Scan the material that follows. Copy every line containing the word "casing".

▸ DATASET RECORDS:
_ _ _
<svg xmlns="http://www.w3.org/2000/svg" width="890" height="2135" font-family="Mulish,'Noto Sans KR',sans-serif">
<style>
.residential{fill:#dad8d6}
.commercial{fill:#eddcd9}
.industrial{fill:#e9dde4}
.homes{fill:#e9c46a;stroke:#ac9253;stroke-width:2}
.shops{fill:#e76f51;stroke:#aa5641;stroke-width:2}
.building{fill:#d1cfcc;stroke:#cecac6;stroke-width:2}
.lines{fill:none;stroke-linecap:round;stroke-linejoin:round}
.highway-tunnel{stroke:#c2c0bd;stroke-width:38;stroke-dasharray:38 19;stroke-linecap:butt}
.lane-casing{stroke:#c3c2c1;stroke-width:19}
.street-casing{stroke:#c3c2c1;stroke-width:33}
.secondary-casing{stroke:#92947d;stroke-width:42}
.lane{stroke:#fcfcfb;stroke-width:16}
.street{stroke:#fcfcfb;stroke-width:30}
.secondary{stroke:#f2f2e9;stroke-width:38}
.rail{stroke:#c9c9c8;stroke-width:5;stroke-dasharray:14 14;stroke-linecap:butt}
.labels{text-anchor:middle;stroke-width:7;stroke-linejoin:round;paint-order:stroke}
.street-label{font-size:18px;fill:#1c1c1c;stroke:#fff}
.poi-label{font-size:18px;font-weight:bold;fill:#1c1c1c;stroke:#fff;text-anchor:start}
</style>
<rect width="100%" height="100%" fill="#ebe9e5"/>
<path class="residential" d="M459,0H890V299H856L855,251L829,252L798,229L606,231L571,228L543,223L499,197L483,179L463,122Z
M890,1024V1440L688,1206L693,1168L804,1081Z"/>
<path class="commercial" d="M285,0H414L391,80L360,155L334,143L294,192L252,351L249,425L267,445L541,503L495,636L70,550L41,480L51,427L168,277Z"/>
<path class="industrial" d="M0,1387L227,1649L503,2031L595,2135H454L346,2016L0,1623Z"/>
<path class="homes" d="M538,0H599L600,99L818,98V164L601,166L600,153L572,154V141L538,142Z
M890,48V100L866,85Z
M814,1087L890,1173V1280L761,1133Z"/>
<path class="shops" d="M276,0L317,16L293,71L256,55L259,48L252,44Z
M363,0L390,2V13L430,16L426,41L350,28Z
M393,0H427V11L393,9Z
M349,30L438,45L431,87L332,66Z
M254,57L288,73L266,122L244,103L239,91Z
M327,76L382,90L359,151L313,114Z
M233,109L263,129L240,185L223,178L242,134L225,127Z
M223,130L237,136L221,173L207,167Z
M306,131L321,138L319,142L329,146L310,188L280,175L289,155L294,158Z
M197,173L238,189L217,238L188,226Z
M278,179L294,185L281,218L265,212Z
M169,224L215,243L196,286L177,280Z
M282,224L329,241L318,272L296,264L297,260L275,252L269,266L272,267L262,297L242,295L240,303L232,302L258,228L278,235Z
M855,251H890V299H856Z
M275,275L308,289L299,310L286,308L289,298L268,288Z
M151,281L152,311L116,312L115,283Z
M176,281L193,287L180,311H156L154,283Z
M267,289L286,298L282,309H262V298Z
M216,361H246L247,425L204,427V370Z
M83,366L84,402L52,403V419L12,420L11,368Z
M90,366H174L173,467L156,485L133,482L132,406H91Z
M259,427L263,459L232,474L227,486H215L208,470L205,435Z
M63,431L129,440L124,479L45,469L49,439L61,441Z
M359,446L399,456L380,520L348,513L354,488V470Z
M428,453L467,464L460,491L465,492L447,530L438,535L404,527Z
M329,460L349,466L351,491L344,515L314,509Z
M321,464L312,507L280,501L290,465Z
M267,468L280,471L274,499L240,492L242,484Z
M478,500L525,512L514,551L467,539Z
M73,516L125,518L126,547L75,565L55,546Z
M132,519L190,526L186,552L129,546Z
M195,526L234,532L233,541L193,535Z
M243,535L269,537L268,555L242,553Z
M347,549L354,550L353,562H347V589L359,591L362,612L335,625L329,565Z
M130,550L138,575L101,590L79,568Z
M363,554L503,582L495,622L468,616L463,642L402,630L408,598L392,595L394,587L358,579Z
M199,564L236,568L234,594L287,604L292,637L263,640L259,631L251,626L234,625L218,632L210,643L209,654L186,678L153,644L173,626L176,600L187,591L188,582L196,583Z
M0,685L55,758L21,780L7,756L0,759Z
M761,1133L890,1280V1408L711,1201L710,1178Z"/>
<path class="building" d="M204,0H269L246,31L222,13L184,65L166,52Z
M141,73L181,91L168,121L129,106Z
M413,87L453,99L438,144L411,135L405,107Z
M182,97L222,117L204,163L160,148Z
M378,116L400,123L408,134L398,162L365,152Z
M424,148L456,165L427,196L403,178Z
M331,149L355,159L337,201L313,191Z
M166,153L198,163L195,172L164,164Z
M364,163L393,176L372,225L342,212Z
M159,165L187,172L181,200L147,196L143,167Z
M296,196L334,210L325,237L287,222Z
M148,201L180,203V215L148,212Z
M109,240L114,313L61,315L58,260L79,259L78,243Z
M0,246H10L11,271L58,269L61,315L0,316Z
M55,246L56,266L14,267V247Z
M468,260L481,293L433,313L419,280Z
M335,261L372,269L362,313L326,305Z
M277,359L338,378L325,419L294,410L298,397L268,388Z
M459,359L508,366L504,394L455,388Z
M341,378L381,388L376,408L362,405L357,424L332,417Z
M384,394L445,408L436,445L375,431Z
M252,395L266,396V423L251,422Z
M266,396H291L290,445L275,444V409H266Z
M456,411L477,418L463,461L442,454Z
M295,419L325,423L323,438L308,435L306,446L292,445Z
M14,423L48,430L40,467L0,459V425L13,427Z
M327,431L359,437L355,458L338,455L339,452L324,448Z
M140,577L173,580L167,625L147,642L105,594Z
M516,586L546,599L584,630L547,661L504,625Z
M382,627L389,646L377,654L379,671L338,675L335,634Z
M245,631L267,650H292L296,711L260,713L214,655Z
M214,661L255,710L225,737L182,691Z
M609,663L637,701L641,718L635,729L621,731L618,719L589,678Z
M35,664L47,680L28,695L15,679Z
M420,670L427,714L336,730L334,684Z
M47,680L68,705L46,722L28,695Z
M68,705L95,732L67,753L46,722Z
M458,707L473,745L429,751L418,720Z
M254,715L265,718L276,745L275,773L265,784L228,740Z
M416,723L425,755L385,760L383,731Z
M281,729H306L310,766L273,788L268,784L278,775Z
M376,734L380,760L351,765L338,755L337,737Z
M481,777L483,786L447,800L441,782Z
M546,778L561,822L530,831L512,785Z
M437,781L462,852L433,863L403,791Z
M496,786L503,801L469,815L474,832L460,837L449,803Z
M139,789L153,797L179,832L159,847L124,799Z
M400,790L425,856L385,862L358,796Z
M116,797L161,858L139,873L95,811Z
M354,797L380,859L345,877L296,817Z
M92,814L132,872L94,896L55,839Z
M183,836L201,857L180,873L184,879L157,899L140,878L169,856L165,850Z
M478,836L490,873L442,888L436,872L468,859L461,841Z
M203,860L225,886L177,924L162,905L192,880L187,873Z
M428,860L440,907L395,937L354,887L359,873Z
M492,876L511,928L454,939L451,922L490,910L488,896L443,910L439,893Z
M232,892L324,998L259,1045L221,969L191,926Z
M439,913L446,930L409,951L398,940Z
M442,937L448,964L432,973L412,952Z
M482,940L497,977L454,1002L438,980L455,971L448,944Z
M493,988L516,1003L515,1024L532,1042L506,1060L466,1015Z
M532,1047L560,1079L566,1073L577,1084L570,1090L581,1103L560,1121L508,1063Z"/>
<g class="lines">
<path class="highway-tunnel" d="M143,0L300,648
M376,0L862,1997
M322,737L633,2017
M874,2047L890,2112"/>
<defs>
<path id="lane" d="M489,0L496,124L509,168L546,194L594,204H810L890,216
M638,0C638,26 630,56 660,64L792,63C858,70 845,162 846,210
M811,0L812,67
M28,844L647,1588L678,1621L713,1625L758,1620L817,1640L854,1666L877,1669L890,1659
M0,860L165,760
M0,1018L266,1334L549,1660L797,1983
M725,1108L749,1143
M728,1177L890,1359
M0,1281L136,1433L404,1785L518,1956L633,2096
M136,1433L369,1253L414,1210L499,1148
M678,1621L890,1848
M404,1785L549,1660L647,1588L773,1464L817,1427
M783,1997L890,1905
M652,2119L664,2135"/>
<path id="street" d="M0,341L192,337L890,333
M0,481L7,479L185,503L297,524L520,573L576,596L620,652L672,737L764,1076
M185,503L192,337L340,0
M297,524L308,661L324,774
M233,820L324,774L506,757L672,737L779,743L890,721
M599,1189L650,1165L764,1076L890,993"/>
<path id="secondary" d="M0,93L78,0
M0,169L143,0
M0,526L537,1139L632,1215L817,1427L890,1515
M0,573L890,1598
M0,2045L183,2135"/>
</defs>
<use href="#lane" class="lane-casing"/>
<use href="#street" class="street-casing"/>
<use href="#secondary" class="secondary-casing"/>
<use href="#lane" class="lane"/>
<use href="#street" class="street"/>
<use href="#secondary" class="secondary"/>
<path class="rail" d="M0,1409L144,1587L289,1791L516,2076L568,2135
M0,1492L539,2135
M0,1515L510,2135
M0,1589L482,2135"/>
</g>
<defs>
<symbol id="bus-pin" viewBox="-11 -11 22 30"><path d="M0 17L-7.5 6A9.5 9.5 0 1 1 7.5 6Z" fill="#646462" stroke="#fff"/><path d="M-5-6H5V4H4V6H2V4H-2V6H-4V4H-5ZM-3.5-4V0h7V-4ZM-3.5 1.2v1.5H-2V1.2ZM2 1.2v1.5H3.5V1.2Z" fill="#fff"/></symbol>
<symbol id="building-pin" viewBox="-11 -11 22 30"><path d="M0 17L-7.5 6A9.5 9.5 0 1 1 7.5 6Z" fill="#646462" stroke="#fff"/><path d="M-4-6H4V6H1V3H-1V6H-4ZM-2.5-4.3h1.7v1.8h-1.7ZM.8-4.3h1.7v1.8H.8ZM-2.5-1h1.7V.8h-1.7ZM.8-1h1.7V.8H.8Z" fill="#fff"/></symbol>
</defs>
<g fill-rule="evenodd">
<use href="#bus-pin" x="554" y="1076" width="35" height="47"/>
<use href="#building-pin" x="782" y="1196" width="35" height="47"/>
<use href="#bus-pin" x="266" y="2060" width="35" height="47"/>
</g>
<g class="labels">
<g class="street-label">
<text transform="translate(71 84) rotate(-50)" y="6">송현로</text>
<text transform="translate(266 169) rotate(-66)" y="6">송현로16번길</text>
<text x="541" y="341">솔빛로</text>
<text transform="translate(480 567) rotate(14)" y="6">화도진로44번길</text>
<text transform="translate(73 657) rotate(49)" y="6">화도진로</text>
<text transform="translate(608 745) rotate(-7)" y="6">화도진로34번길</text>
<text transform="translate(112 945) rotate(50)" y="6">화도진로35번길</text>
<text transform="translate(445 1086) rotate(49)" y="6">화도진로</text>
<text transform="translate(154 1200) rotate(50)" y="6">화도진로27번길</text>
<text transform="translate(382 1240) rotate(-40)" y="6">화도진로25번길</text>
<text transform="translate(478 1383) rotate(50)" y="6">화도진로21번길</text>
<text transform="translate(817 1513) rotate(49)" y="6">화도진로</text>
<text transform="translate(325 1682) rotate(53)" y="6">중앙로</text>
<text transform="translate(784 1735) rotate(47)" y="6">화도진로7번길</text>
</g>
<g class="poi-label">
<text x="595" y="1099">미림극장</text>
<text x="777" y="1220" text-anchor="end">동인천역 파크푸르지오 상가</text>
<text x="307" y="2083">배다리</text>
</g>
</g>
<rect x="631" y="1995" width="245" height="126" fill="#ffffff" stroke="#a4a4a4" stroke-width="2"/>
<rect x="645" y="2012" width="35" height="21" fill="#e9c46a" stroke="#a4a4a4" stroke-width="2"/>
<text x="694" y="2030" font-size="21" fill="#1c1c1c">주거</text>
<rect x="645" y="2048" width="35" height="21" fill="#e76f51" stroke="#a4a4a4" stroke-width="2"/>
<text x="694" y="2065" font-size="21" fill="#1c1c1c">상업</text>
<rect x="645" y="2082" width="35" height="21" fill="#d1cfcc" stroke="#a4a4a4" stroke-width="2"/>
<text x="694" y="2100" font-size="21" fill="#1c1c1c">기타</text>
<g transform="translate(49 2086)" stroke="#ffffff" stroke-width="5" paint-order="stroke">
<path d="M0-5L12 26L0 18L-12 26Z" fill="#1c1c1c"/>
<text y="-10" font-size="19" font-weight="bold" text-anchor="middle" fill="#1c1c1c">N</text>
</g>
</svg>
_ _ _
▸ RESPONSE AREA:
.lane-casing{stroke:#c3c2c1;stroke-width:19}
.street-casing{stroke:#c3c2c1;stroke-width:33}
.secondary-casing{stroke:#92947d;stroke-width:42}
<use href="#lane" class="lane-casing"/>
<use href="#street" class="street-casing"/>
<use href="#secondary" class="secondary-casing"/>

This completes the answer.